2012 was a dismal year for Fox News. The PR arm of the GOP failed to fulfill its prime directive: advancing the interests of Mitt Romney and the Republican Party. It spent much of the year constructing an alternative reality that left millions of its flock in shock when President Obama won an overwhelming reelection. It refused to accept the facts on the ground and denigrated polls (even its own) when the results conflicted with the fictional narrative it was peddling. And perhaps most painful of all, Fox surrendered its ratings lead to MSNBC. Two-thirds of its primetime lineup (Hannity and Van Susteren) dropped to second place behind the competition on MSNBC (Maddow and O’Donnell). However, Fox’s travails did not occur for lack of effort. It was clearly operating at the top of its capacity to distort and deceive. In the process it unleashed some of the most feverishly biased reporting, even for Fox News. What follows are a few of the worst departures from ethical journalism by Fox in the last year. 

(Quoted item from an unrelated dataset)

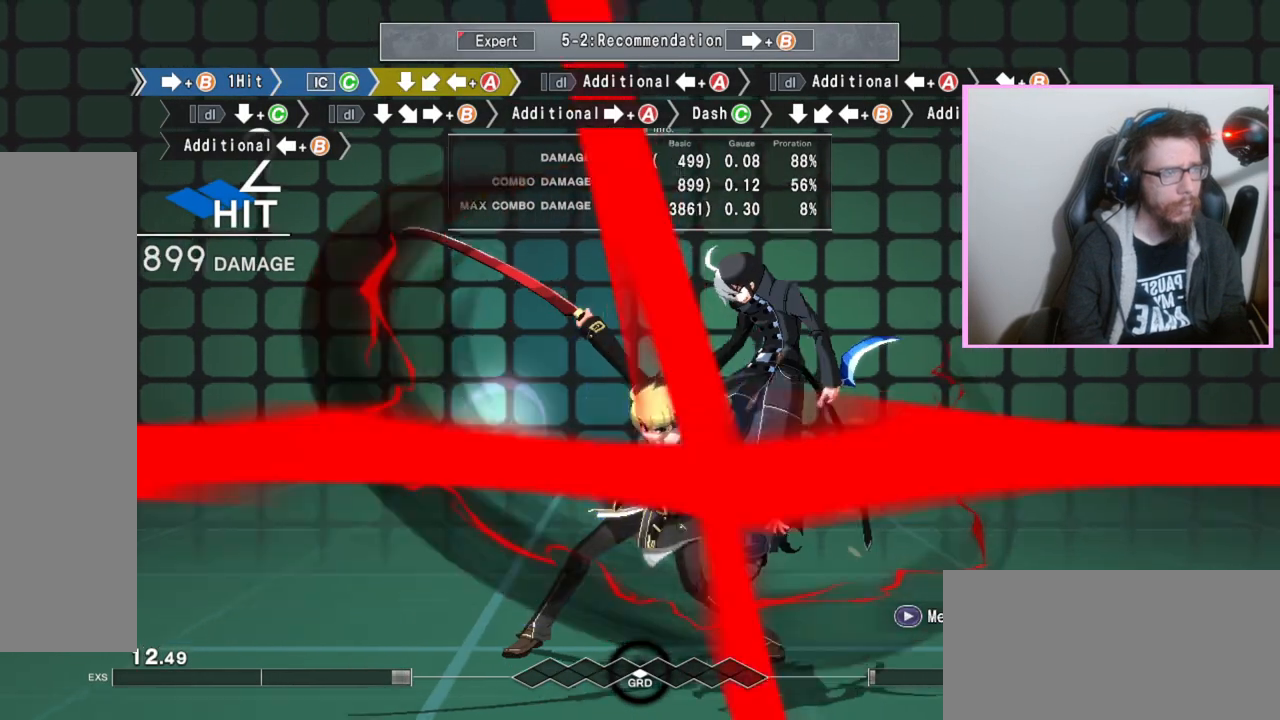
{"dt_ms": 500, "buttons": [], "events": [[83, "C", "up"]]}
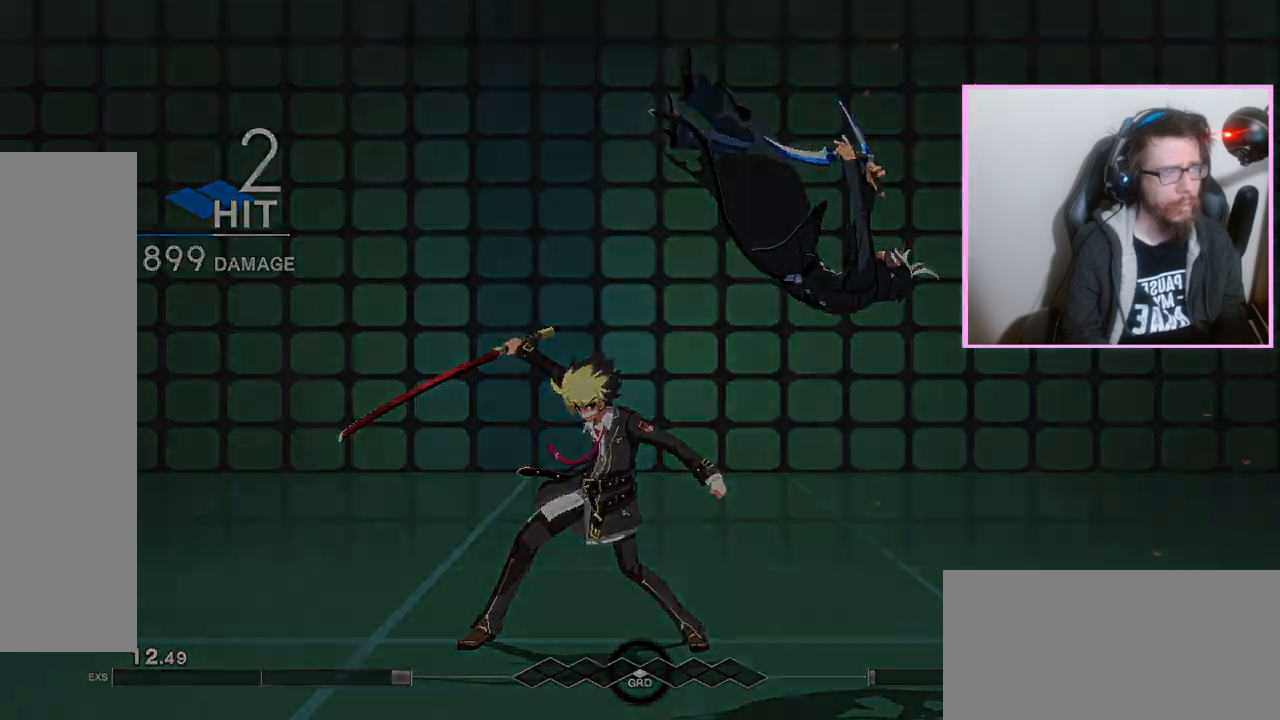
{"dt_ms": 500, "buttons": [], "events": []}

1) Romancing Petraeus: Fox News CEO Roger Ailes tries to recruit for the GOP.

The Washington Post’s Bob Woodward revealed that Fox News CEO Roger Ailes had dispatched a Fox News defense analyst, to Kabul, Afghanistan to recruit Gen. David Petraeus as a GOP candidate for president. The notion of a news network soliciting candidates for political office is a perversion of the role journalists play in society. In response, Ailes claimed that it was “a joke” and that he “thought the Republican [primary] field needed to be shaken up.” Where Ailes got the idea that it was his right and/or duty to shake up the GOP primaries is unexplained. News people are supposed to report the news, not make it. Woodward’s story affirms that Fox News is a rogue operation. Its intrusion into the political process debases journalism by breaching all standards of ethical conduct. And it debases democracy as well by exploiting its power and wealth to manipulate political outcomes.